Deep freeze.
Lately I feel like my life is thawing from a toxic deep freeze.
I have been through a heavy emotional journey for the past five years attempting to work at accomplishing my dream. I am not sure that a dream is something to be "accomplished" but perhaps to be "lived".
Having walked away from a career that served me well and entering an entirely different universe left me questioning myself and why I was so willing to allow myself to endure something that I felt was so "not me." There were days I just wanted to walk away and return to my comfort zone of being a star and making money in the ad business.
At times I felt like I was numb from the toxicity of the journey.
I thought the dream was over but as I thaw I get more excited by the possibilities and the dream only grows in possibility.
It was to get to the place I am now.
The dream is often more romantic than the day to day living it. Living my dream... following my dream cost something. It isn't always easy and I get afraid at times, but I decided that I will not walk away from the desire of my heart.
This is my life and I only this life. If I walk away I'll never know so the flame that burns within is still ignited. I think that flame is the life of God.
What is the desire of your heart? What burns within you that just won't be extinguished? The dream that you keep dreaming? We quit all too often. We settle, which isn't always a bad thing, but the dream still lives within. I just don't want to die having not attempted to follow my dream. It is a gift that I am able to do so and I am fortunate.
My body is thawing and I can feel parts of my soul that I haven't touched in years... I feel like I am returning to myself.
8 Comments:
Rick,
Well, as usual you hit on something that I have been thinking about and confirmed a decision I recently made.
I am so glad to hear that you are thawing out and still following your dream!
"This is my life and I only this life. If I walk away I'll never know so the flame that burns within is still ignited. I think that flame is the life of God."
I love to hear of folks who live their dreams, even at great cost. It inspires me to uncover and get busy living mine.
I am glad you are finding "thawing".
My dream...my passion.....kind of scares me.....without form yet and like you said perhaps it is to be lived and not accomplished....
A mission centric life....that is my dream.......my desire...and like you the fire that burn within....

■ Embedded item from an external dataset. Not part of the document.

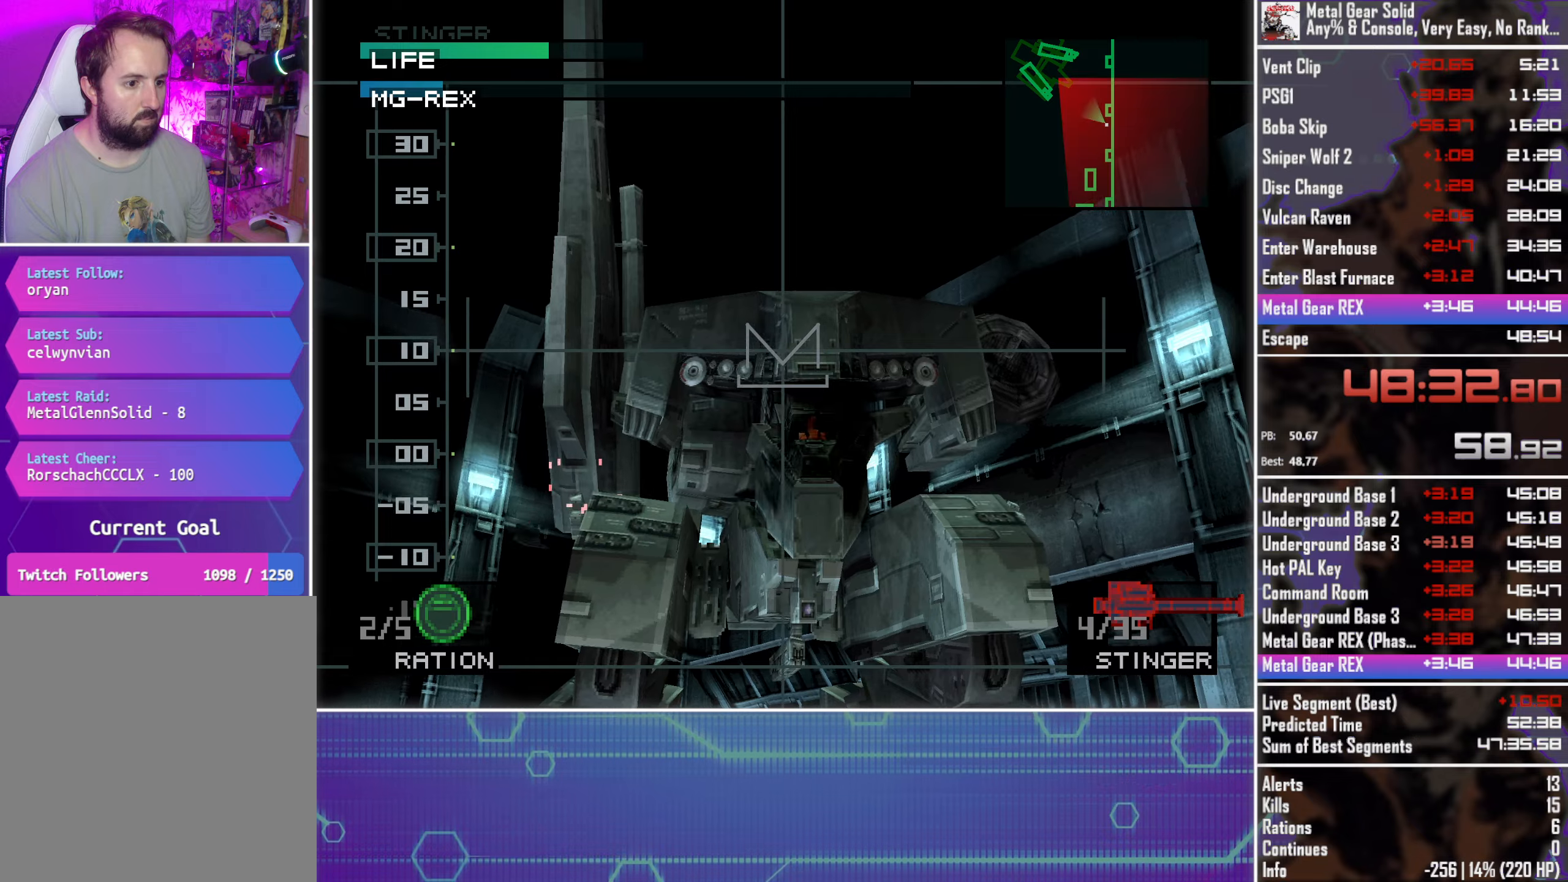
{"buttons": [], "left_stick": "center", "button_events": [[67, "DPAD_DOWN", "up"], [217, "DPAD_RIGHT", "down"], [283, "DPAD_RIGHT", "up"], [367, "SQUARE", "down"], [433, "SQUARE", "up"]]}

So glad you didn't aren't walking away.....praying for you and your journey....b
Rick -
I've made a huge boo-boo and (perhaps) deleted my old blog. It's a long story, don't ask. At any rate, I would appreciate all of my blogger friends to update their links and - if you want - even make short post on your site about the site change (for any readers that may come from your sites). I may eventually move back to trevdiesel.blogspot.com IF I can get it working again. Until then, it will be: trev-diesel.blogspot.com
What an interesting way of expressing this thought. Well done. I'm interested in seeing what happens with your life once you thaw out completely. It's just dawned on me that perhaps my life (my dream) is frozen and needs thawing out also.
Thanks
B~
"My body is thawing and I can feel parts of my soul that I haven't touched in years... I feel like I am returning to myself."
Welcome back! Eyes wide open!
Hey Rick,
I relate to this a great deal. Overt he last 3 months (since I got back from my trip to the Pacific Northwest) and saw so much I have been thawing as well. Started to meet with the local pastor (we have coffee at our opld haunt in San Anselmo), have started to write more, amd joining a local congregation and am dealing with my core "block" of ice.
Of course as soon as I started this, the attacks came...but I knew they would.
I don;t have that much time left to fulfill my core passion. I wasted a lot of time. So as I lay aside encumbrances I am seeing a bit more clearly and "thawing" is a good metaphor.
Rod here in town has been taking and discussing with me the "explusive power of a renewed affection." As our Union with Christ becaomes more realized, we do thaw. Like the scene in Narnia, His presence clets the staues that are us and overthrows the power of the White Witch.
Loveya Dude.
I had many fulfilled dreams in my earthly life which now in perspective look like a frozen wasteland of nightmares. I realized after reading your post, Rick, that the dream hidden within all of those dreams was "to live in the house of the Lord forever. "
He knew that dream, for it was His, and when I was finished my own dreaming, He woke me up to the reality of my habitation in Him! Ah, blessed eternal rest.